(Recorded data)

=== Begin Enclosure ===

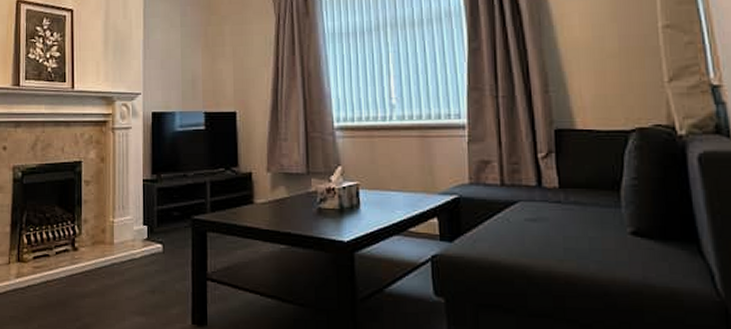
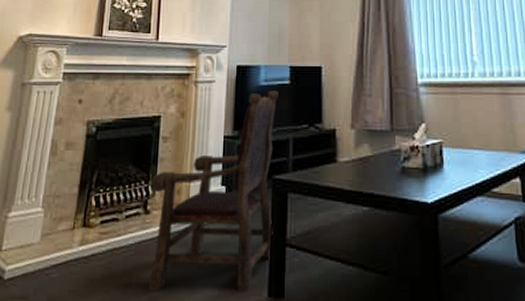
armchair: none [77,136,194,320] -> present [148,91,278,292]

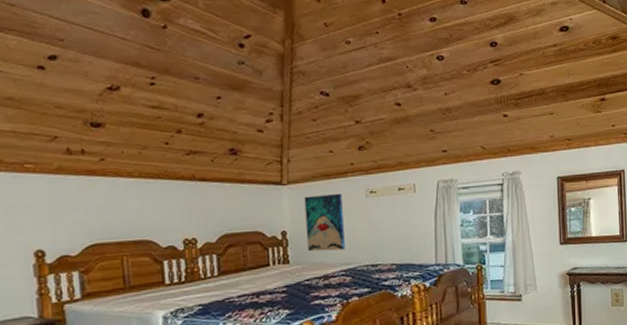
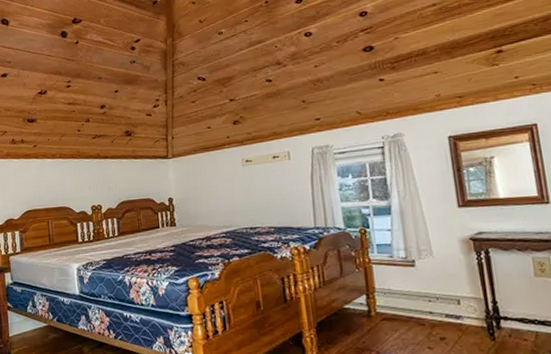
wall art: present [304,193,345,252] -> none [187,163,225,216]

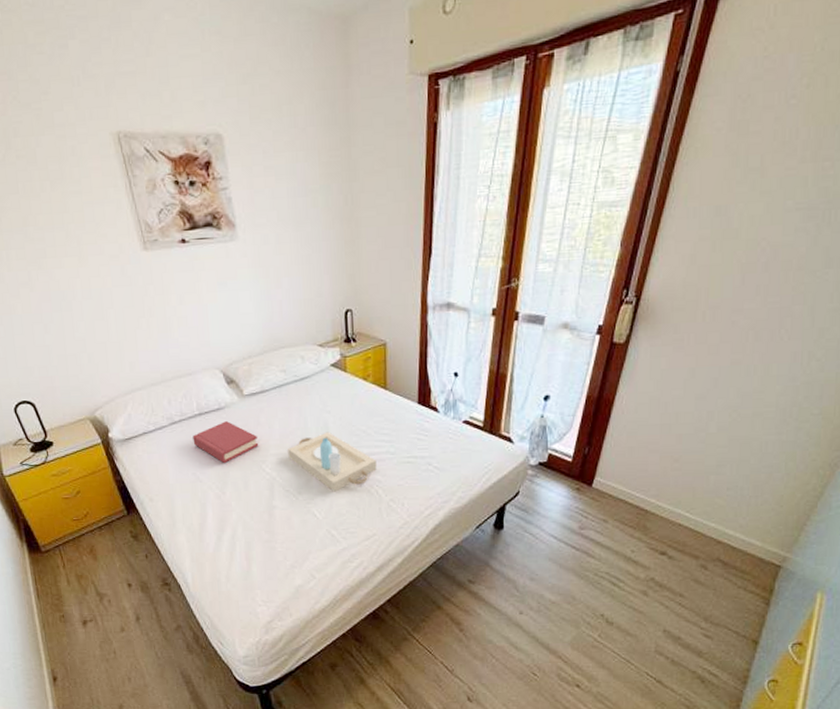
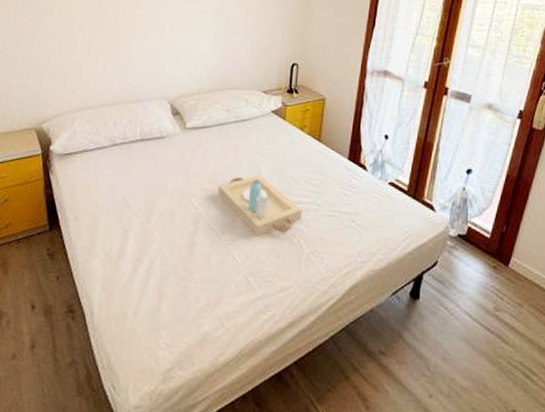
hardback book: present [192,421,259,464] -> none [129,150,192,192]

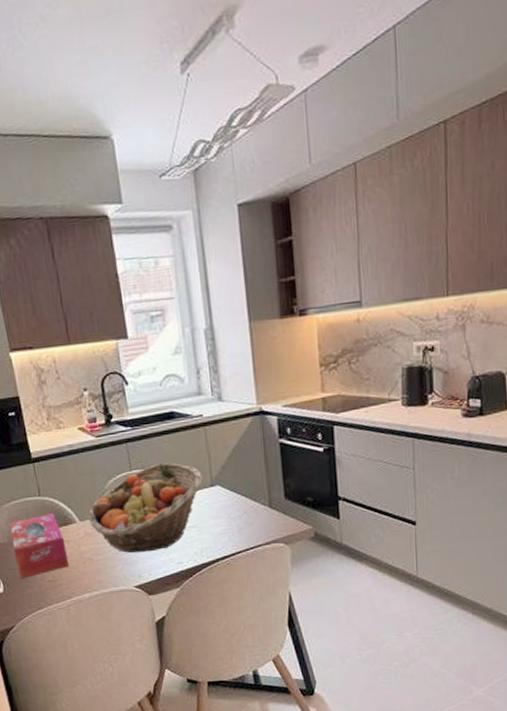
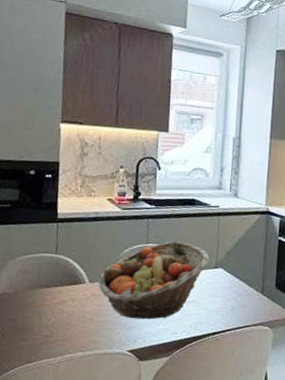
tissue box: present [9,513,70,579] -> none [16,271,71,331]

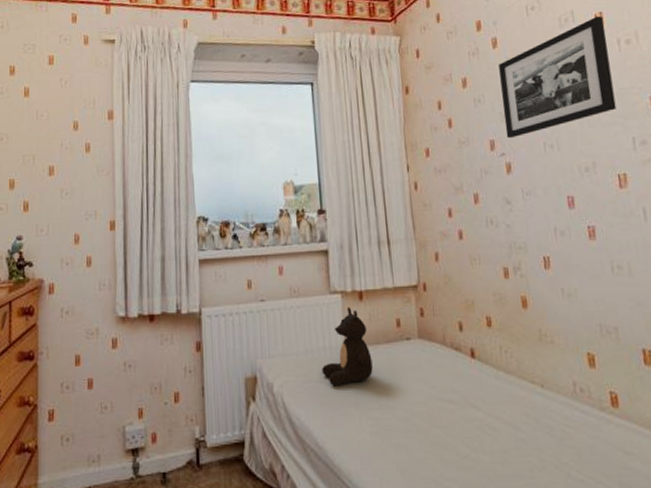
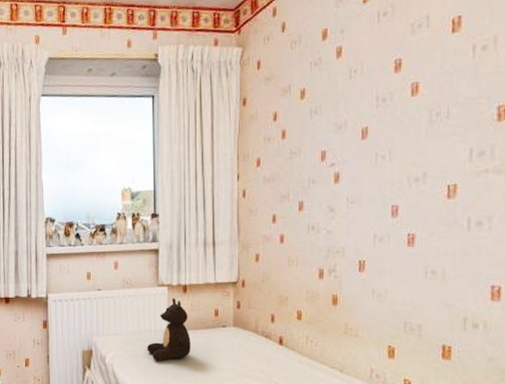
picture frame: present [498,16,617,139] -> none [338,20,462,149]

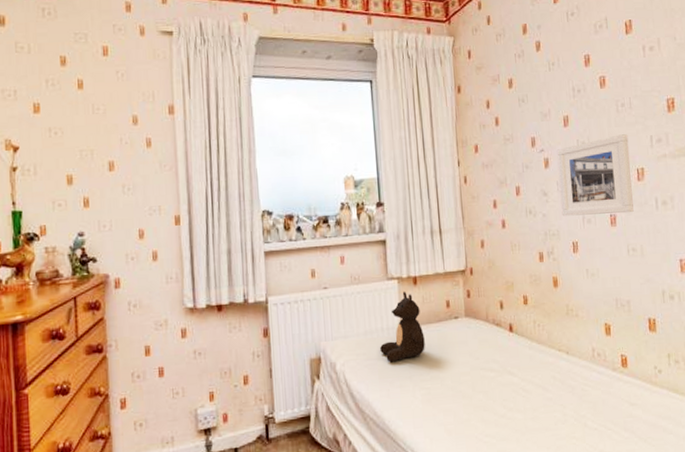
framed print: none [349,147,441,234] -> present [556,134,634,216]

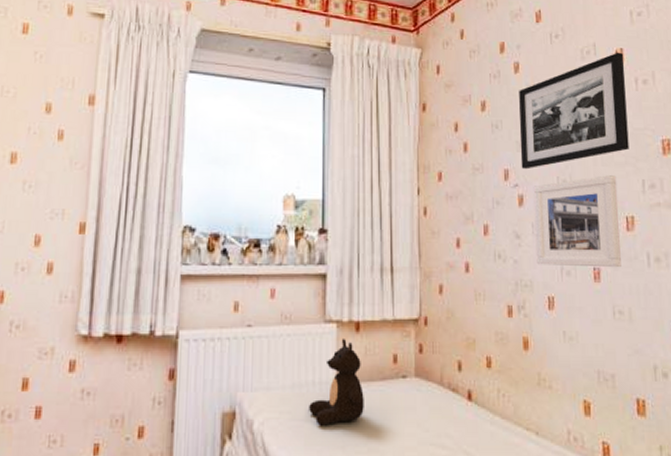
picture frame: none [541,23,639,136] -> present [519,52,629,170]

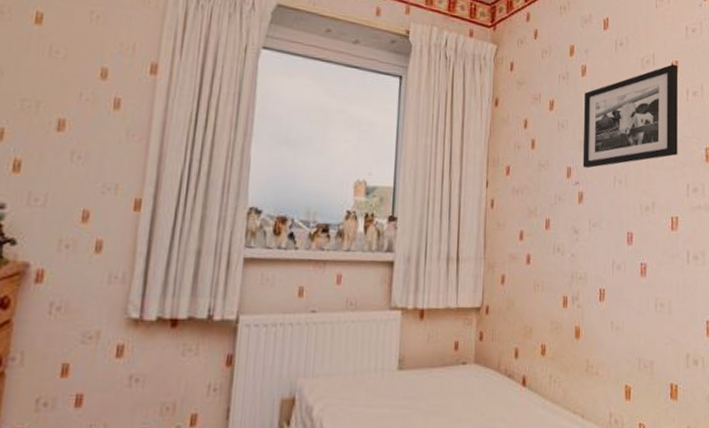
teddy bear: present [309,338,364,426] -> none [370,325,425,412]
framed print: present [533,175,621,268] -> none [591,178,666,264]

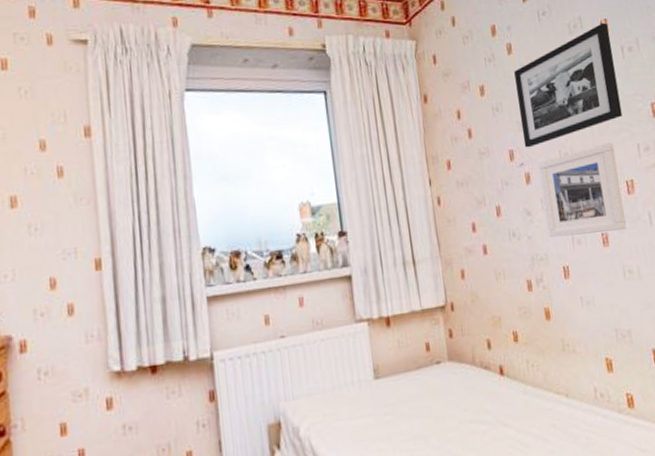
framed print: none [591,178,666,264] -> present [538,143,627,238]

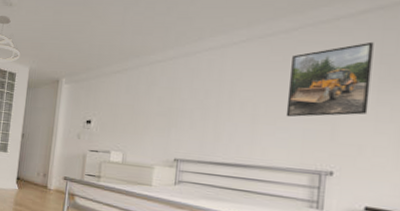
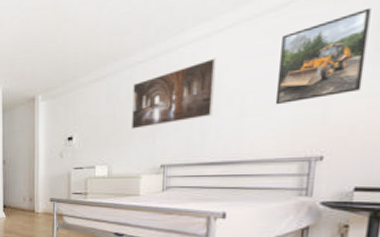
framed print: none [148,67,231,122] -> present [132,58,216,129]

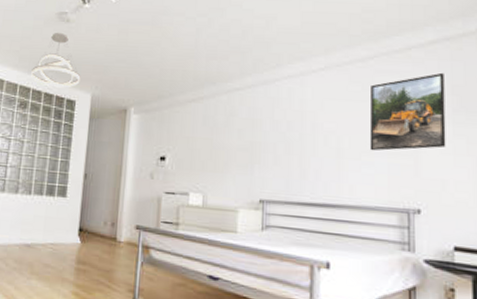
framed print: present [132,58,216,129] -> none [229,96,312,157]

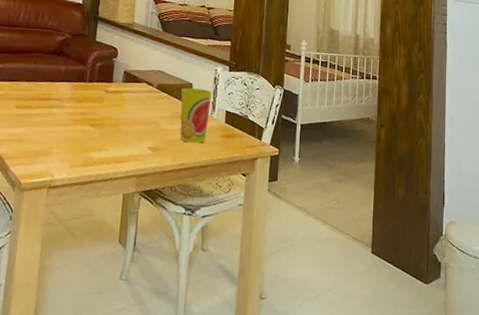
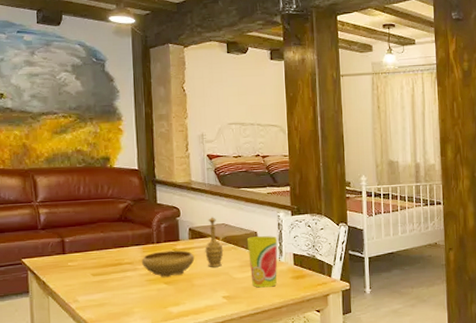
decorative bowl: none [69,62,156,120] -> present [141,217,224,278]

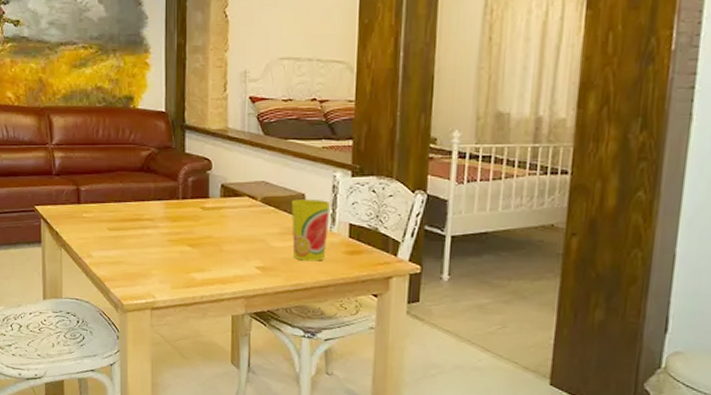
decorative bowl: present [141,217,224,278] -> none [163,172,261,240]

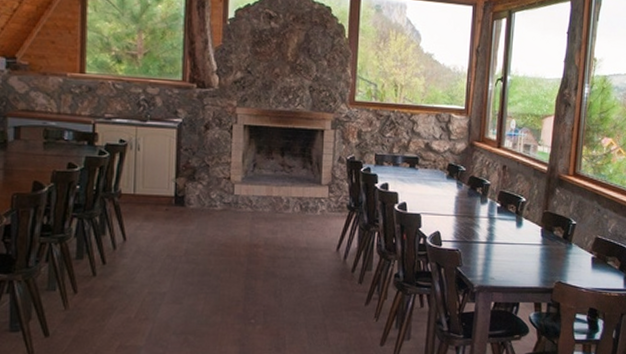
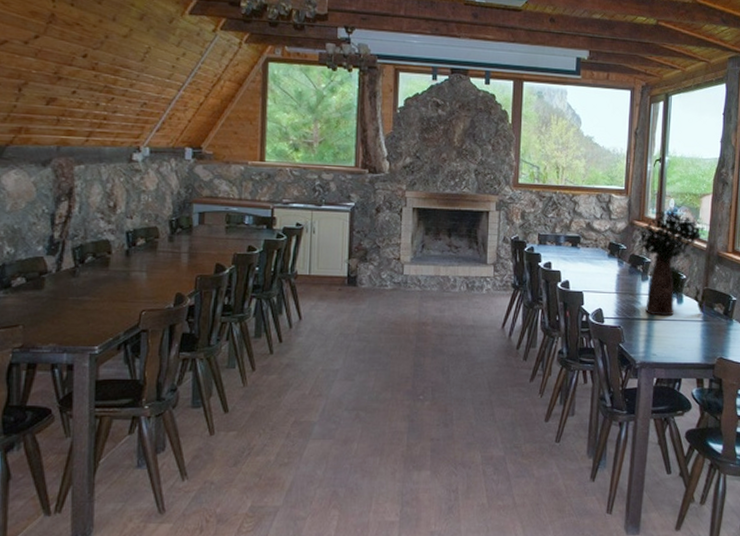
potted plant: none [471,129,549,239] -> present [632,208,710,316]

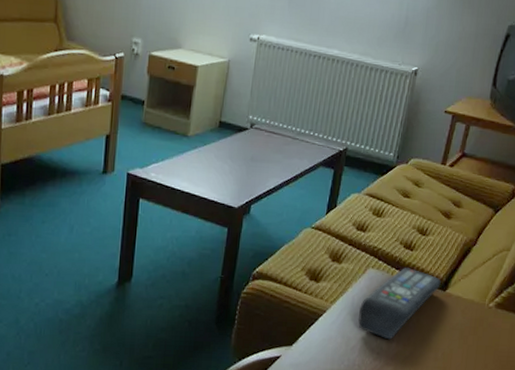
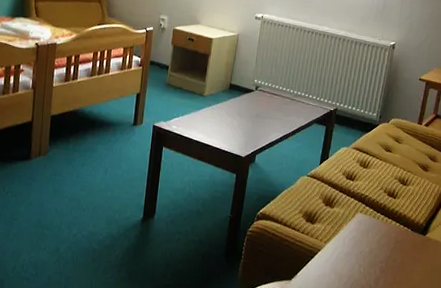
remote control: present [357,268,441,340] -> none [348,213,421,278]

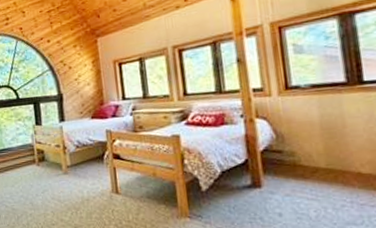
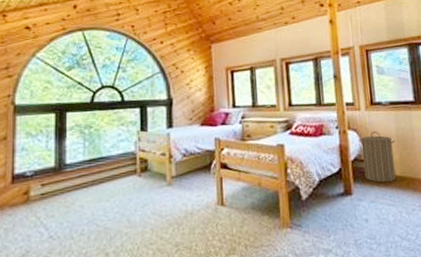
laundry hamper: none [269,119,319,175] -> present [358,132,396,183]

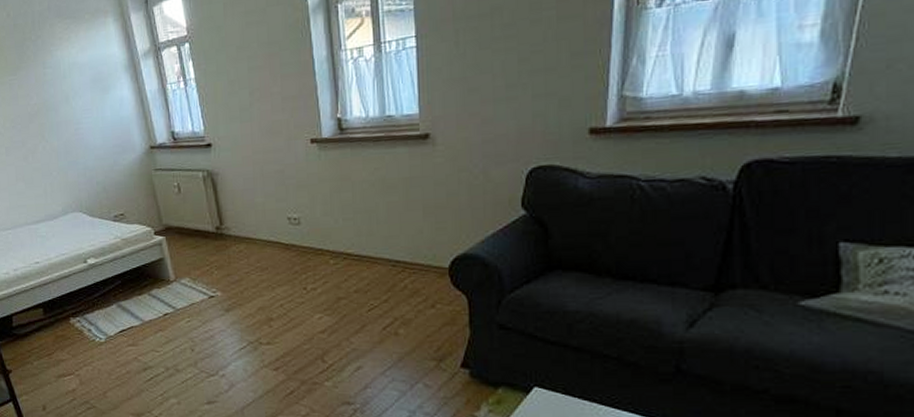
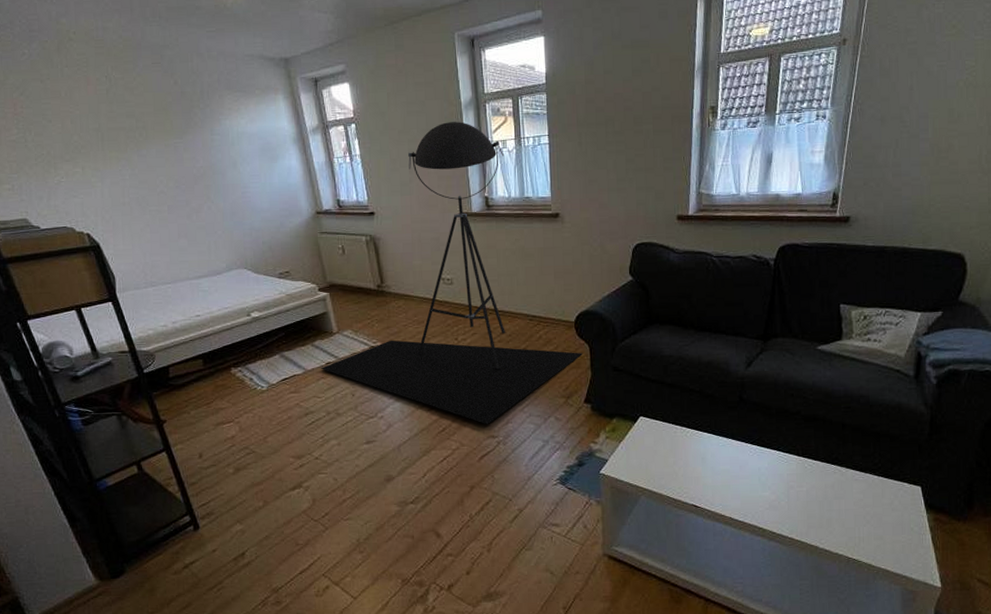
floor lamp: none [159,29,460,389] -> present [321,122,584,425]

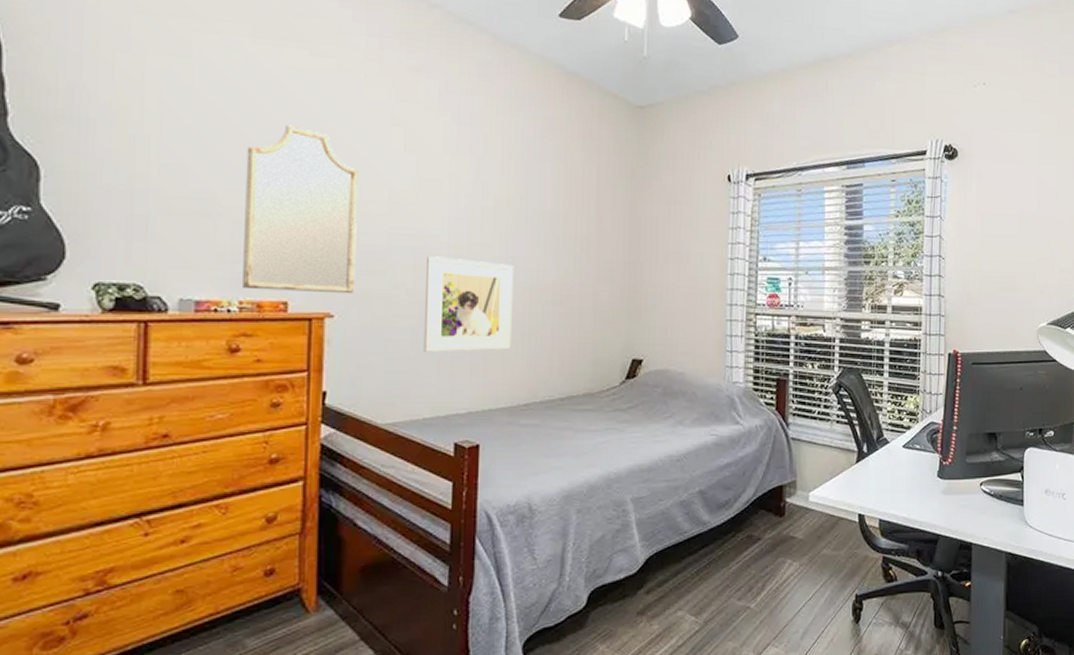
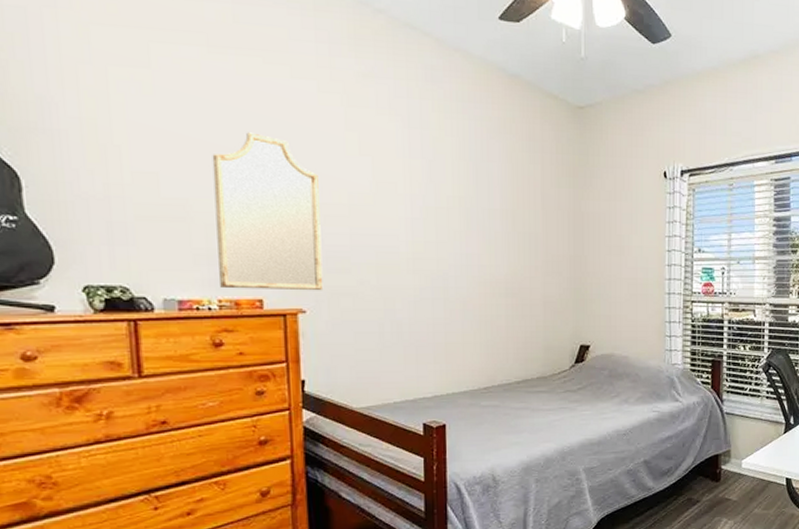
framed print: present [423,256,514,352] -> none [387,254,469,343]

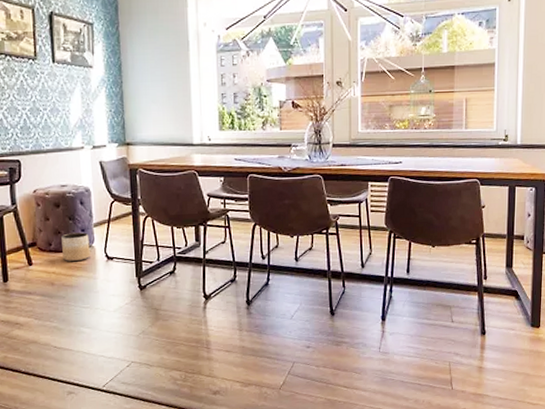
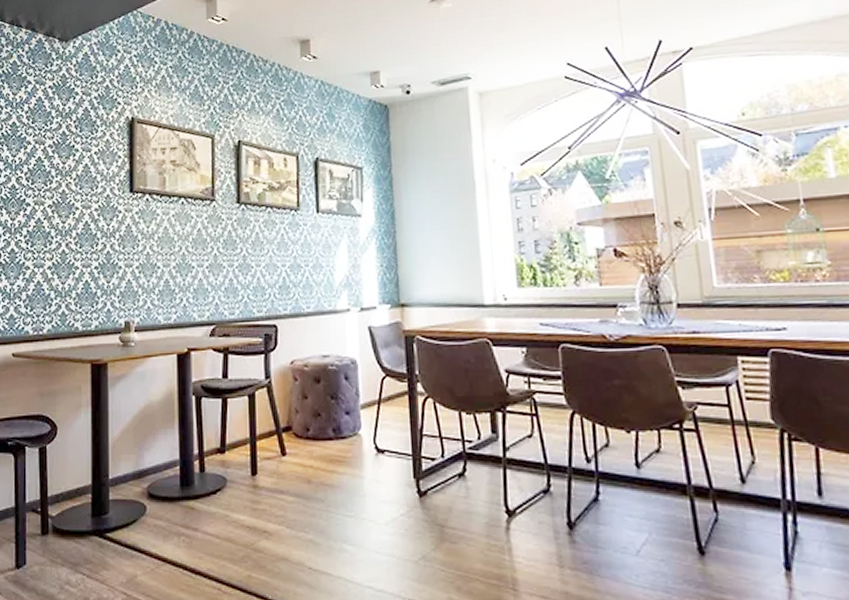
planter: present [61,232,90,262] -> none [321,415,356,454]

=== End Enclosure ===

What the task requires >> Restate word for word the lines starting at the one that contains "framed print: none [591,178,666,264]" and ending at the last line of the data. Skip every picture.

Task solution >>
framed print: none [591,178,666,264] -> present [538,143,627,238]

framed print: none [148,67,231,122] -> present [132,58,216,129]

framed print: present [132,58,216,129] -> none [229,96,312,157]

decorative bowl: none [69,62,156,120] -> present [141,217,224,278]

decorative bowl: present [141,217,224,278] -> none [163,172,261,240]

potted plant: none [471,129,549,239] -> present [632,208,710,316]

remote control: present [357,268,441,340] -> none [348,213,421,278]

laundry hamper: none [269,119,319,175] -> present [358,132,396,183]

floor lamp: none [159,29,460,389] -> present [321,122,584,425]

framed print: present [423,256,514,352] -> none [387,254,469,343]

planter: present [61,232,90,262] -> none [321,415,356,454]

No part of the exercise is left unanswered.